The task = Locate every line in the material below that has the word "attentionCNN". Copy each of those lines.

Material provided =

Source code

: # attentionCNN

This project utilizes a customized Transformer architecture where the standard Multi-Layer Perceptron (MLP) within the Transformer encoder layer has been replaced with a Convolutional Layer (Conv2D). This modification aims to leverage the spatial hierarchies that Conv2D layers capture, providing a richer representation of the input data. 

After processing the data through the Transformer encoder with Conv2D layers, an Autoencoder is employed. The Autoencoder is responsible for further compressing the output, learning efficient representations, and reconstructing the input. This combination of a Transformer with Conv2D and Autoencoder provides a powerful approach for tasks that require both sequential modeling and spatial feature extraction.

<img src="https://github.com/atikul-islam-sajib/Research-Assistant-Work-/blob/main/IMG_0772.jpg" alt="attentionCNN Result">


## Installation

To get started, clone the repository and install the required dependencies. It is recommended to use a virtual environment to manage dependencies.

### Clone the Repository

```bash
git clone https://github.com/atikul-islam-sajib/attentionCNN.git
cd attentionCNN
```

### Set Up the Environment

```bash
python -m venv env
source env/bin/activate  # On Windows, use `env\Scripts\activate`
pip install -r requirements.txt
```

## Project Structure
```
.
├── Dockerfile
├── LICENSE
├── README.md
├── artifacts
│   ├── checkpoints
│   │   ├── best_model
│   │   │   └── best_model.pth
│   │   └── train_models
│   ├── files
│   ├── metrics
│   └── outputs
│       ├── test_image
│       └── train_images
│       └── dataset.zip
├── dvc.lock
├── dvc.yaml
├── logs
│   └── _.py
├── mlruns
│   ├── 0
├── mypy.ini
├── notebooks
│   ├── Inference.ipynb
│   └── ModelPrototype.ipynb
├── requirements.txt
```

Problem solution =
: # attentionCNN
<img src="https://github.com/atikul-islam-sajib/Research-Assistant-Work-/blob/main/IMG_0772.jpg" alt="attentionCNN Result">
git clone https://github.com/atikul-islam-sajib/attentionCNN.git
cd attentionCNN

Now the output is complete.